Teaching staff do a lot more than teach, and a big part of the activity additional to teaching is listening to other peoples’ problems and perhaps helping to sort them out.
That doesn’t come without fallout, the person attempting to help is obviously involved and is therefore in line for some of the psychological negatives, which are often born silently.
It is called Secondary Traumatic Stress (what happens to you when you see or hear about someone else’s trauma). It is a significant problem within schools with 39% of education staff frequently affected by the trauma of others, while a further 38% experiencing it sometimes.
Educators are becoming social workers as they are having to support more and more students with trauma.
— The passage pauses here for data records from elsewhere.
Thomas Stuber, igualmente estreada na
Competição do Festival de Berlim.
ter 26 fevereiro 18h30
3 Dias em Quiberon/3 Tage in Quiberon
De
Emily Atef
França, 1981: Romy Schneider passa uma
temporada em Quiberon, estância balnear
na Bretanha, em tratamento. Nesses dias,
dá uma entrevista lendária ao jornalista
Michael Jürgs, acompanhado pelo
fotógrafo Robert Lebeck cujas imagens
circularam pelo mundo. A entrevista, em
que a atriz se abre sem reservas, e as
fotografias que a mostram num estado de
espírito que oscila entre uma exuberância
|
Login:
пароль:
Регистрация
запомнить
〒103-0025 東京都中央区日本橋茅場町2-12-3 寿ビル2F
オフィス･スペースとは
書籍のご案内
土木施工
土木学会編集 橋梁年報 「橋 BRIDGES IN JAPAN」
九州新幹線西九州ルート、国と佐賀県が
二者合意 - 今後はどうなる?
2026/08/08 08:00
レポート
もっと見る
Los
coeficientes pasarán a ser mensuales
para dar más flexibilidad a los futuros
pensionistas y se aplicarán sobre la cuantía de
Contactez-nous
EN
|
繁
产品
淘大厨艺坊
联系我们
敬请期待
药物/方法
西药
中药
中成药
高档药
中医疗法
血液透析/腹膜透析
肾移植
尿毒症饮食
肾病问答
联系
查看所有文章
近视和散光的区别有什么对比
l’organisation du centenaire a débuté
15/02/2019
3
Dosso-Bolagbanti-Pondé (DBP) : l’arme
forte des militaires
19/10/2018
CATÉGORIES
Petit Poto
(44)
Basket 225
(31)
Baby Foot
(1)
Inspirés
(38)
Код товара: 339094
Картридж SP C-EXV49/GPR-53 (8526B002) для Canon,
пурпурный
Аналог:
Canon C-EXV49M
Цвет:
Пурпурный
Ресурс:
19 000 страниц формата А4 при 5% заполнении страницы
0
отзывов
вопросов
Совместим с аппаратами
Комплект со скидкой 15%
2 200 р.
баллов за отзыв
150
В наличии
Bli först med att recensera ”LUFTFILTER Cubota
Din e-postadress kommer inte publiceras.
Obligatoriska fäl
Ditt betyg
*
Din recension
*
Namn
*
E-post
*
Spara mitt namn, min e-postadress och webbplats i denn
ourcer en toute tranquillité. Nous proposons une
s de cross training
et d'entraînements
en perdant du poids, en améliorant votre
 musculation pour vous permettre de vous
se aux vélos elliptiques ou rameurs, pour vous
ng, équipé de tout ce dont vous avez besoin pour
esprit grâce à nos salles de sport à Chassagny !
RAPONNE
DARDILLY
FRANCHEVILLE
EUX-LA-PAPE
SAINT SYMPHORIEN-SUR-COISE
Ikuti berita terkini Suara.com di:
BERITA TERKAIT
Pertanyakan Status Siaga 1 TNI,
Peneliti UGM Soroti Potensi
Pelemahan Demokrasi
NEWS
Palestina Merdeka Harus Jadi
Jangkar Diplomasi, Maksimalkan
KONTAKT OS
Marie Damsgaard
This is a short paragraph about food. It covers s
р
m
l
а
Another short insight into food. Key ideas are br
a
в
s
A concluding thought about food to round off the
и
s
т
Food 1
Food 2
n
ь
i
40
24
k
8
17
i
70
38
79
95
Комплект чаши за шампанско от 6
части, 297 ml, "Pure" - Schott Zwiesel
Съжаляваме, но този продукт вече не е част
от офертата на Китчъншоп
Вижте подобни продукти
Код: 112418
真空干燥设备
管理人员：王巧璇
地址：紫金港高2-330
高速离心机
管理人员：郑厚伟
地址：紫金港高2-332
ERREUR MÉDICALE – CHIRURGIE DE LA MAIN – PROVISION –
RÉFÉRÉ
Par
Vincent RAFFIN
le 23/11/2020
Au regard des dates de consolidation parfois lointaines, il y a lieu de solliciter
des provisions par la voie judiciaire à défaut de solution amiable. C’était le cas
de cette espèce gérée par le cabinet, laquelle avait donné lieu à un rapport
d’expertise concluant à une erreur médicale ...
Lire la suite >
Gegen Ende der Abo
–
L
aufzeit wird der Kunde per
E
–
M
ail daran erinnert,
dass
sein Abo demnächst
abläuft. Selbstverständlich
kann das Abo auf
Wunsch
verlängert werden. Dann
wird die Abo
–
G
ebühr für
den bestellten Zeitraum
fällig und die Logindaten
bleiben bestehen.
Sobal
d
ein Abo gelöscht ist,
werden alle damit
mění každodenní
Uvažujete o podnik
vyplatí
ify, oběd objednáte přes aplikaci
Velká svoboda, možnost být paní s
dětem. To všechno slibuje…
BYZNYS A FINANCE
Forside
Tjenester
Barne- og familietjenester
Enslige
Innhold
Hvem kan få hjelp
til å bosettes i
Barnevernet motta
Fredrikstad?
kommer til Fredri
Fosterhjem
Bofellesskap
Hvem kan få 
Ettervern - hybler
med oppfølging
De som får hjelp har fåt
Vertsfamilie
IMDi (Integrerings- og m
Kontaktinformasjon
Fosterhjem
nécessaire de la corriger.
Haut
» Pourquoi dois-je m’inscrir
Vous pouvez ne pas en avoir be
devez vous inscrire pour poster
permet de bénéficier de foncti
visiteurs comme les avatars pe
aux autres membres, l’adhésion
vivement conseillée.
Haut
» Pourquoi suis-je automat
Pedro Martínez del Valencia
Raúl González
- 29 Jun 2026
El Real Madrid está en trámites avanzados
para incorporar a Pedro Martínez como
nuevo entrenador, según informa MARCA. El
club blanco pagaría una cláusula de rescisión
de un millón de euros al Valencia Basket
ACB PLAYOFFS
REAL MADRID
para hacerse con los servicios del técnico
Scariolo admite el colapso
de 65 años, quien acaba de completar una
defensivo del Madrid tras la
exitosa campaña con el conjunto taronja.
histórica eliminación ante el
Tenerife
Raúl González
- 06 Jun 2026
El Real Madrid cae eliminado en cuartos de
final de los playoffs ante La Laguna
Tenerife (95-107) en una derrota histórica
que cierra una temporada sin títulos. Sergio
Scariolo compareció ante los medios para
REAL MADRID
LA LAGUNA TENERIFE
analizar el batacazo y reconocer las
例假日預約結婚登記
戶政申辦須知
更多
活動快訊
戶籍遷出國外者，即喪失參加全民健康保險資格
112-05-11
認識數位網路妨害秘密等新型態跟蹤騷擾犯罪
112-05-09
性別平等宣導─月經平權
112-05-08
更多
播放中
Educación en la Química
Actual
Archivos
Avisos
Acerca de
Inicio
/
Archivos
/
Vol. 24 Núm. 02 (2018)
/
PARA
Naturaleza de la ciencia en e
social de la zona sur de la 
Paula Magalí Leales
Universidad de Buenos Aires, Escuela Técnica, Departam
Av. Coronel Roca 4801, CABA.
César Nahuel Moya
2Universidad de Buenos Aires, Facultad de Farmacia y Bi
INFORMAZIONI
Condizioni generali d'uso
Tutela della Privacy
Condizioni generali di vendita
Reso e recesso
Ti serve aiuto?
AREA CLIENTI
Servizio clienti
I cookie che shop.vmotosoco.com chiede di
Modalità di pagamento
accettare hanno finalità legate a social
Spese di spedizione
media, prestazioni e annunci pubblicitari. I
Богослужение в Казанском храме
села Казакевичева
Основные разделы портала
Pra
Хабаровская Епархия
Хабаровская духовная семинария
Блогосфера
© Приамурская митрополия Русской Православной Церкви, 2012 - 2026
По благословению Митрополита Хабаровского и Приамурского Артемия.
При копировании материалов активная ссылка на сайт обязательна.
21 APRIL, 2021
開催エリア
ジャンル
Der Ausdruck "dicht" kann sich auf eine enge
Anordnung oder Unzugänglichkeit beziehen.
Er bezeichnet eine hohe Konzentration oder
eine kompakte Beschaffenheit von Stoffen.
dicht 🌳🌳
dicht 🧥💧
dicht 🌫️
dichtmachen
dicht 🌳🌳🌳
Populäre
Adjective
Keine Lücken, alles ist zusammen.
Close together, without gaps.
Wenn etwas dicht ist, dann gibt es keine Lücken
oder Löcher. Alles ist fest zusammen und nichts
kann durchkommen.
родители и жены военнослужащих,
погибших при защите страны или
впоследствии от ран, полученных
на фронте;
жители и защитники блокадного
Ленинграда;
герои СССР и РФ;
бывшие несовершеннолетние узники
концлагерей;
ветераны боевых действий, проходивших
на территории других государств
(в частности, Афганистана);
Because they cannot find services to help students (often due to a lack of funding and resources); 16% of educators said they are often or very often depressed and 51% said they experience some degree of depression due to the silent cost educators are dealing with.
Dr Adam Fraser and Deakin University have completed Australia’s first study exploring the impact of second-hand trauma on staff in schools. Almost 2300 school staff participated in the study and 1068 people documented comments of second-hand trauma. Moreover, 107 educators shared their experiences in a detailed interview with researcher, Dr John Molineux from Deakin University.
The study shows Secondary Traumatic Stress and Burnout are the biggest predictors of rumination about work at home, mental health risk and likelihood of leaving the role.
● 61.6% feel worn out due to work often or very often.
● 5.6 out of 10 educators scored in the moderate to very high Mental health risk category (vs 3.6 out of 10 in Australian adults).
● Almost 65% of staff in schools said they were preoccupied about one or more students that they help.
● 45% of staff said they sometimes or often feel as though they are experiencing the trauma of students they have helped.
For educators, the impact of secondary trauma from the students they teach has a more devastating impact on them than their own individual trauma.
Younger educators (up to 29 years of age) are most affected showing worse results than older educators (60 years of age and over) in:
● Burnout 8% worse
● Ability to cope with trauma 7% worse
● Mental health risk 20% higher risk
● Likely turnover 11% higher risk.
There were two other main trends identified. In almost all measures in this study:
1 Rural and remote schools scored higher or worse than regional and metro schools.
2 Staff within Special Education and in particular Special Education units within mainstream schools scored higher or worse than Mainstream schools.
Many educators said a significant source of stress is that they cannot access services to get help for students living in abusive or neglectful environments. This leaves them with no other choice than having to send students back into unsafe home environments.